Erin gave her a wry half-smile. “I’ll try.”
Becca watched Shelly disappear and felt like she was drowning. All of a sudden, the only people in the store were her and Erin. There would be no interruption to save her now. She stared down at Erin’s long fingers, almost without realizing that she was avoiding eye contact. After a minute, Erin’s hands began to sway slowly back and forth on the worn surface, like she was playing with a cat.
Becca looked up whe
n she realized that she was following them through a second pass across the counter.

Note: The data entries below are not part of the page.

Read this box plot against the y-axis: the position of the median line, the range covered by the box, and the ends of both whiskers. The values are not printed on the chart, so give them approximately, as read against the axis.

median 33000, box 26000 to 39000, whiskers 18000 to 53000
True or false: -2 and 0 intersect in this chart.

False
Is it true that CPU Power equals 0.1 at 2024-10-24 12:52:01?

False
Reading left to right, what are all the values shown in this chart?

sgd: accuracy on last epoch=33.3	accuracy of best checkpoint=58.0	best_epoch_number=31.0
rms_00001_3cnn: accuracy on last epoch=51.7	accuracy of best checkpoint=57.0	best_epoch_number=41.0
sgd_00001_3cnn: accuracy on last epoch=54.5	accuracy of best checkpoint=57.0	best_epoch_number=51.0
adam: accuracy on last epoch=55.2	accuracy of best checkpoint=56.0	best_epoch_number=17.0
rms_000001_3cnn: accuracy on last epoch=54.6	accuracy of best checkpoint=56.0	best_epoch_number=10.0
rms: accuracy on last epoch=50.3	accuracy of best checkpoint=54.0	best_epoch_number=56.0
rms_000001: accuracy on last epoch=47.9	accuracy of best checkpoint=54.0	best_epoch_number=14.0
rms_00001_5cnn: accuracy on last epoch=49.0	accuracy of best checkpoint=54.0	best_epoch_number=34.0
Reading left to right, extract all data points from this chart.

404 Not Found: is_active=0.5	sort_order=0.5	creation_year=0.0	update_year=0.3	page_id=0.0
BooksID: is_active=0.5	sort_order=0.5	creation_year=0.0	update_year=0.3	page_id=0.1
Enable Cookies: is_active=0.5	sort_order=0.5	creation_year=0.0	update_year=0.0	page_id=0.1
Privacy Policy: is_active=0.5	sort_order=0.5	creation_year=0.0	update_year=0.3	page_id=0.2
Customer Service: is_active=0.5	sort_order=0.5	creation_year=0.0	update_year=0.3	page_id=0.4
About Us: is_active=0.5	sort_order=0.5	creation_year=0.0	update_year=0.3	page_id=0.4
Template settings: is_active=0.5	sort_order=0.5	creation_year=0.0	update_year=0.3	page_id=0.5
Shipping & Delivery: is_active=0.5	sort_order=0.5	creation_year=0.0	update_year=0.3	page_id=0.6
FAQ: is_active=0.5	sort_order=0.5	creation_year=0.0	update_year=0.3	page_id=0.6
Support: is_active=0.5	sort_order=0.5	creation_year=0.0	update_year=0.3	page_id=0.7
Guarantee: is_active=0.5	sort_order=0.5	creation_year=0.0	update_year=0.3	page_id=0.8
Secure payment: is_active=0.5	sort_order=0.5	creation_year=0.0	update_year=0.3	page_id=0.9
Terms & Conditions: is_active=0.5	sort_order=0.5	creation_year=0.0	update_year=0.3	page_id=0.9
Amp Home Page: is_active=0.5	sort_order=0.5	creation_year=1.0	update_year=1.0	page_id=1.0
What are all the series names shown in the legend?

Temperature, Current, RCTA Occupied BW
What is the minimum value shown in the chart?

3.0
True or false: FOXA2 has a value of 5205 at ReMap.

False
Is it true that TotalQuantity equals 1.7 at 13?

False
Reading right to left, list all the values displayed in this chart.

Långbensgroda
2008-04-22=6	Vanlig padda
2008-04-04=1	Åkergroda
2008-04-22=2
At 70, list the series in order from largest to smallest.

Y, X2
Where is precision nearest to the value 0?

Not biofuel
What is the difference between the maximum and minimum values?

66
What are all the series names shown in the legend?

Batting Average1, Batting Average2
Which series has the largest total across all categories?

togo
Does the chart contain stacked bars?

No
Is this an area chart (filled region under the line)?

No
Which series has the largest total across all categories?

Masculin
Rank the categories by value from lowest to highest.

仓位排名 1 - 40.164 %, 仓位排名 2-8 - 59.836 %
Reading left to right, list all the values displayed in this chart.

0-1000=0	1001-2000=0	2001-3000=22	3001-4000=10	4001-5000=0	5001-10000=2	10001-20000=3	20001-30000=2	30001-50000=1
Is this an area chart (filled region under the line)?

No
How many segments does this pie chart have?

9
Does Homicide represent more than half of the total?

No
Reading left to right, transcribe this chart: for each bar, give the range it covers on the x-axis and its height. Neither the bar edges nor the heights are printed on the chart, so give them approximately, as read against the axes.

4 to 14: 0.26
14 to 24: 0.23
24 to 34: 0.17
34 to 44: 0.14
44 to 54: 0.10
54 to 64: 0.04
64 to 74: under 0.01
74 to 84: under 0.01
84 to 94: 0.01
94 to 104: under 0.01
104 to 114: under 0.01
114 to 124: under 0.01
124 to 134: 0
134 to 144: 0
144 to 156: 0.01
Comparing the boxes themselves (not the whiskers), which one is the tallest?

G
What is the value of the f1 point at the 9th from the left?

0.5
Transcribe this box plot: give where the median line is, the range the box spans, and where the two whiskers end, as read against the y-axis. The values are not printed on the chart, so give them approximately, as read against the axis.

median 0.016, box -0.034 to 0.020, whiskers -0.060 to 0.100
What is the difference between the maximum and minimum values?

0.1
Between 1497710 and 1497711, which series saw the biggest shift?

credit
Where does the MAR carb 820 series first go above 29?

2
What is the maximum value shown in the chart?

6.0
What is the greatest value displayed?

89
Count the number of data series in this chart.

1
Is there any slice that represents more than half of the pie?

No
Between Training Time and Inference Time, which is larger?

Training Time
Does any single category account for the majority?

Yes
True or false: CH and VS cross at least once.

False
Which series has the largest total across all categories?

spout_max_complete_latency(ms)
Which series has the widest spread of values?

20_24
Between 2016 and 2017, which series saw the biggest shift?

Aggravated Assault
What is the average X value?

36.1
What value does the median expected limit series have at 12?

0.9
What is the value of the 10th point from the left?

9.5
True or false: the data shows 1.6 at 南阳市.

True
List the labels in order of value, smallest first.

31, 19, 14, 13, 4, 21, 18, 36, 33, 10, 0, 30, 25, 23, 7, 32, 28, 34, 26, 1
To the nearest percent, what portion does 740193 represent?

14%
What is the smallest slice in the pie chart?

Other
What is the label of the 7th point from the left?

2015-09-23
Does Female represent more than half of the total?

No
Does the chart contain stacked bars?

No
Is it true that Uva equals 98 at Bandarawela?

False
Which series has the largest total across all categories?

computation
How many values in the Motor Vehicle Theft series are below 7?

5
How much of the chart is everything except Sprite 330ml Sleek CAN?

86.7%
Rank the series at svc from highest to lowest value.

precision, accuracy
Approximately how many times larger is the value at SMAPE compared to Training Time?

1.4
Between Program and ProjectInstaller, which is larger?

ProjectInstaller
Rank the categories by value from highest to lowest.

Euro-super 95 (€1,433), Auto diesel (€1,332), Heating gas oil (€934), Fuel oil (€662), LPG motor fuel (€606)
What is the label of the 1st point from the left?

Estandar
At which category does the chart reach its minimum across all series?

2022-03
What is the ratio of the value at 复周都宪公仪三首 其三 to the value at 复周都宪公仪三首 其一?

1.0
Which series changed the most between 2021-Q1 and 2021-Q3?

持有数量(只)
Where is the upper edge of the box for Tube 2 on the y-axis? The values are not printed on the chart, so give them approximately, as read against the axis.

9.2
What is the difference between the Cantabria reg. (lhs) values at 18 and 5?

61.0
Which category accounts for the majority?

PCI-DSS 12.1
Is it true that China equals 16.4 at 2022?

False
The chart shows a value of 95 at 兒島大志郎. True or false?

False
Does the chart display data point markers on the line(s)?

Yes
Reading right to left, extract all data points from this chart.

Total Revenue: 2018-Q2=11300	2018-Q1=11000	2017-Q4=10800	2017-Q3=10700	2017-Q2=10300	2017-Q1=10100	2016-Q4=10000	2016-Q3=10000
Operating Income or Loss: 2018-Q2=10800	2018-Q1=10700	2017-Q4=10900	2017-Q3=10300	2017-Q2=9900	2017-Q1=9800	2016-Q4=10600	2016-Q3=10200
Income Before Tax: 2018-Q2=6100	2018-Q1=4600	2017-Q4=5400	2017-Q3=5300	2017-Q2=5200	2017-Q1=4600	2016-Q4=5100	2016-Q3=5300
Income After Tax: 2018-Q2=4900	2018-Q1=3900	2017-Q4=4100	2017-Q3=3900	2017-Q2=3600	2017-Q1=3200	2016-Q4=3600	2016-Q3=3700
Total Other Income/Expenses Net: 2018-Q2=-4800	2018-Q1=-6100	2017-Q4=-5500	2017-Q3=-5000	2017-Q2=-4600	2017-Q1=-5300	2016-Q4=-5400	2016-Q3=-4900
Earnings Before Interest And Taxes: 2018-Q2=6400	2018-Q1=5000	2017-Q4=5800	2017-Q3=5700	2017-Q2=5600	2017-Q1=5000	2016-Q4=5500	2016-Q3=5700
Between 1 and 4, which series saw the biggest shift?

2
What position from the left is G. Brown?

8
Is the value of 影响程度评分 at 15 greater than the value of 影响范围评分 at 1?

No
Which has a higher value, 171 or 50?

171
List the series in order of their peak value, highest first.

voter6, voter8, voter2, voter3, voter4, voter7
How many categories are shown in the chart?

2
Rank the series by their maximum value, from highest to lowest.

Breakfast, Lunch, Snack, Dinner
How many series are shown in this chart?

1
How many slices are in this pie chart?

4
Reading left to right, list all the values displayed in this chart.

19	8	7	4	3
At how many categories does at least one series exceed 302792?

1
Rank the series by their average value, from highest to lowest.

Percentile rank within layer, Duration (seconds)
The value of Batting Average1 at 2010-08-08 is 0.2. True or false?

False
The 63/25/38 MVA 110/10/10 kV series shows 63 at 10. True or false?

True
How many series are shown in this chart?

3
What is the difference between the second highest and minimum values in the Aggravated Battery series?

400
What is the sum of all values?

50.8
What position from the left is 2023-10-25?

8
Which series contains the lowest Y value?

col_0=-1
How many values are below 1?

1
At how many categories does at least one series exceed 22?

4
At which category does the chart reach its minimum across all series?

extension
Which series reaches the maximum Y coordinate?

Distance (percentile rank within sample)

One corner of Erin’s mouth quirked up in amusement. “Sorry. I couldn’t resist. You think you’re about ready to talk now?”
“Here?” Becca stared frantically at the front door as if all of Wolf’s Point was about to stampede through the doors looking for remodeling supplies.
“Well, it is fifteen minutes before closing time. I can certainly wait that long. I need some stuff for my house anyway.” Erin walked away and down the nearest aisle and began picking up things, looking at them as if she wasn’t quite seeing them.
Becca thought about smacking her head against the counter a few times. It might help. Instead, she watched Erin. The silence went on long enough to feel her guts get all churny as well as to develop a distinct impression that she was being out of line. If she wasn’t going to think about Erin that way, then she shouldn’t be ogling her, right?
Except…when had she decided what she was going to think about Erin at all? She had a brief flash of running with her neighbor through the streets as humans, then around the mountain as wolves. The memory of the hours that they’d spent together since she’d started to change were, for the most part, pleasant. And she knew she liked Erin. Was that enough to want something more?
Fifteen minutes took an eternity, but finally, when she couldn’t stand it anymore, Becca went over and locked the door and flipped the sign to “Closed.” Now she just had to find the words to say whatever it was that she needed to say. When she turned around, Erin was back at the counter. “Look…” they both said at once before dropping into a tense silence.